Both women had sued over alleged ankle injuries sustained, on different occasions, as they got out of a bird’s nest basket swing in a community playground in Newcastle, Co Tipperary. It was built after members of the local community raised funds for it.

Ms O’Mahoney’s injury allegedly occurred on March 30th, 2016, as she was exiting the swing which she had got on to with a child whom she was then minding, aged two years and 10 months. She caught her right ankle on the underside of the swing and suffered an undisplaced ankle fracture.

She was in a cast for six weeks, an ankle boot for four weeks, and was back working as a carer within two-and-a-half months.

Ms Kennedy’s injury allegedly occurred on July 13th, 2016, as she was exiting the swing after getting on to it with her cousin, a boy aged 16 months. She had the child in her arms as she got off and caught her right ankle in the underside of the swing.

She suffered an undisplaced ankle fracture and some ligament damage, was in a cast for four weeks, out of work for eight weeks and had some ligament damage for a short time after and she wore ankle support.

At issue in the case was the height at which the swing had been set.

In the first High Court action, Mr Justice Michael Twomey accepted engineering evidence for the council that the swing was set at the right height and in compliance with the relevant British standard then applicable.

However, the Court of Appeal ordered a retrial of the actions taken by the two women against Tipperary County Council. Mr Justice Seamus Noonan delivering the appeal court ruling said the dismissal of the two claims by the High Court was “erroneous”.

The Court of Appeal also ruled newly adduced evidence that was raised at the appeal and came to light after the High Court case, appeared to be, at a minimum, “capable of having had a very significant, if not indeed decisive effect”, on the trial judge’s conclusions about compliance with the relevant safety standard.

- [Task item]: In the passage about the playground swing lawsuits, retype word for word the part that begins at "Ms O’Mahoney’s injury" and stops after "within two-and-a-half months.".

[Stored data entries]
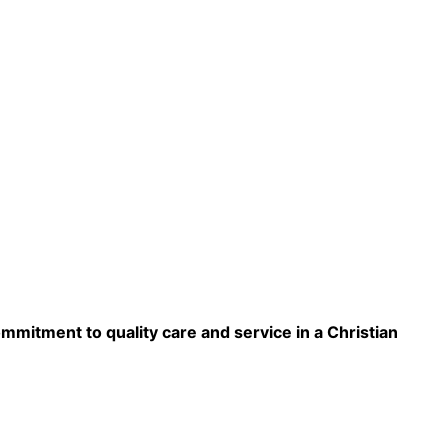
ommitment to quality care and service in a Christian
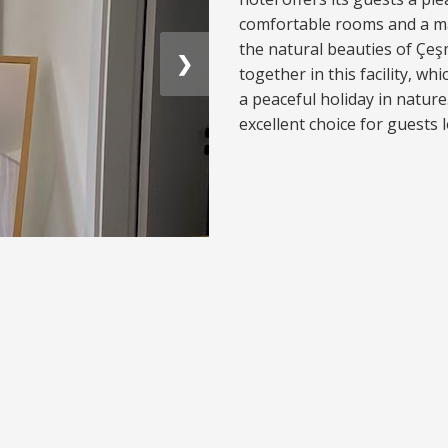
comfortable rooms and a m
the natural beauties of Çe
❯
together in this facility, wh
a peaceful holiday in natur
excellent choice for guests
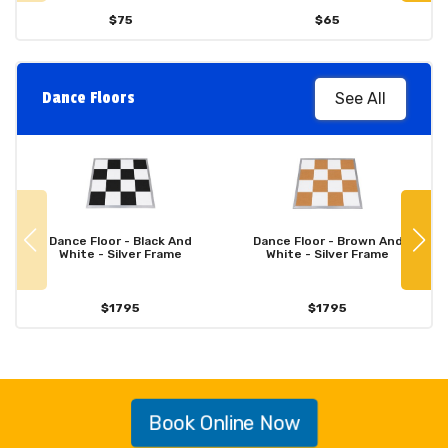
$75
$65
Dance Floors
See All
Dance Floor - Black And
Dance Floor - Brown And
White - Silver Frame
White - Silver Frame
$1795
$1795
Book Online Now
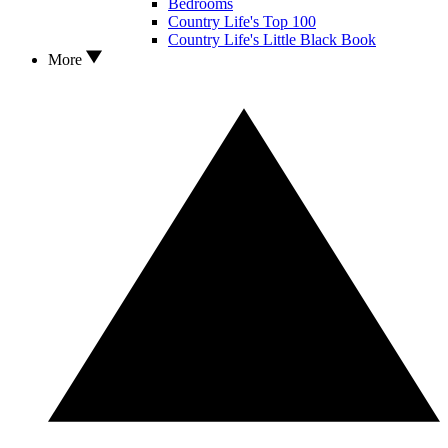
Bedrooms
Country Life's Top 100
Country Life's Little Black Book
More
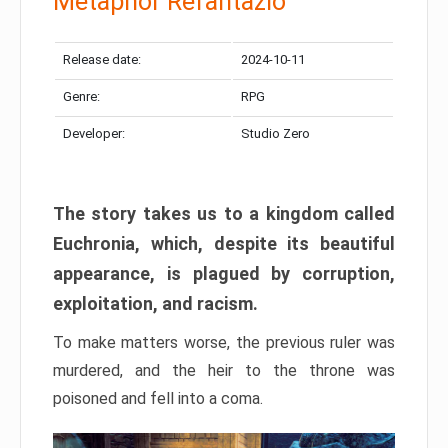
Metaphor Refantazio
Release date:
2024-10-11
Genre:
RPG
Developer:
Studio Zero
The story takes us to a kingdom called
Euchronia, which, despite its beautiful
appearance, is plagued by corruption,
exploitation, and racism.
To make matters worse, the previous ruler was
murdered, and the heir to the throne was
poisoned and fell into a coma.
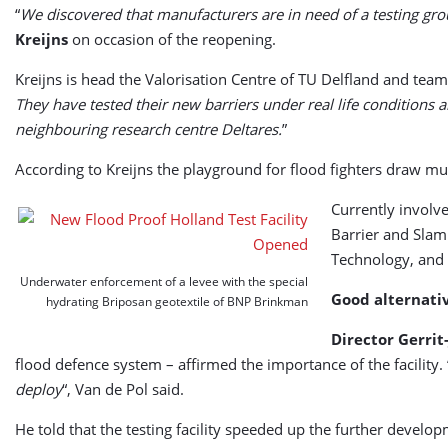
“
We discovered that manufacturers are in need of a testing gr
Kreijns
on occasion of the reopening.
Kreijns is head the Valorisation Centre of TU Delfland and team l
They have tested their new barriers under real life condition
neighbouring research centre Deltares.
”
According to Kreijns the playground for flood fighters draw mu
Currently involv
Barrier and Slam
Technology, and 
Underwater enforcement of a levee with the special
Good alternativ
hydrating Briposan geotextile of BNP Brinkman
Director Gerrit
flood defence system – affirmed the importance of the facility. 
deploy
“, Van de Pol said.
He told that the testing facility speeded up the further develop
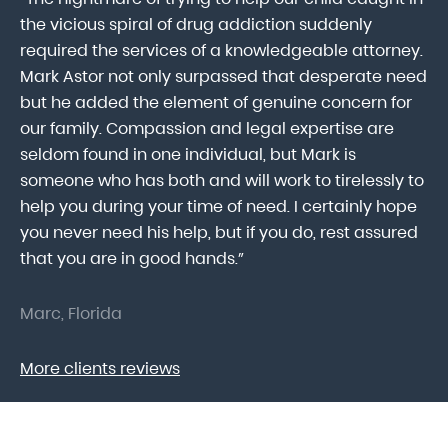
ab
the vicious spiral of drug addiction suddenly
fo
lk
required the services of a knowledgeable attorney.
in
Mark Astor not only surpassed that desperate need
ou
he
but he added the element of genuine concern for
mo
our family. Compassion and legal expertise are
wa
seldom found in one individual, but Mark is
At
someone who has both and will work to tirelessly to
Mr
help you during your time of need. I certainly hope
pr
.
you never need his help, but if you do, rest assured
ma
that you are in good hands.”
As
Marc, Florida
Do
More clients reviews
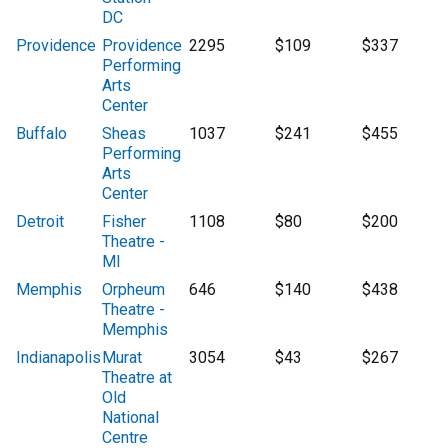
DC
Providence
Providence
2295
$109
$337
Performing
Arts
Center
Buffalo
Sheas
1037
$241
$455
Performing
Arts
Center
Detroit
Fisher
1108
$80
$200
Theatre -
MI
Memphis
Orpheum
646
$140
$438
Theatre -
Memphis
Indianapolis
Murat
3054
$43
$267
Theatre at
Old
National
Centre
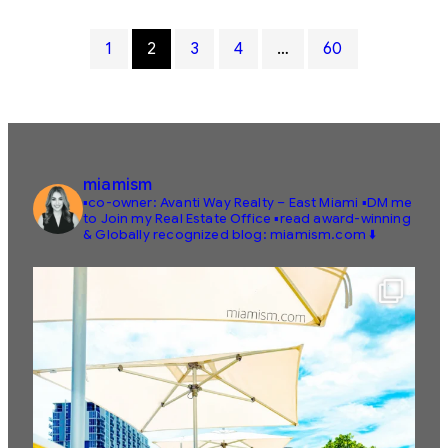
1
2
3
4
…
60
miamism
▪️co-owner: Avanti Way Realty – East Miami
▪️DM me
to Join my Real Estate Office
▪️read award-winning
& Globally recognized blog: miamism.com ⬇️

- [Exercise response]:
Ms O’Mahoney’s injury allegedly occurred on March 30th, 2016, as she was exiting the swing which she had got on to with a child whom she was then minding, aged two years and 10 months. She caught her right ankle on the underside of the swing and suffered an undisplaced ankle fracture.

She was in a cast for six weeks, an ankle boot for four weeks, and was back working as a carer within two-and-a-half months.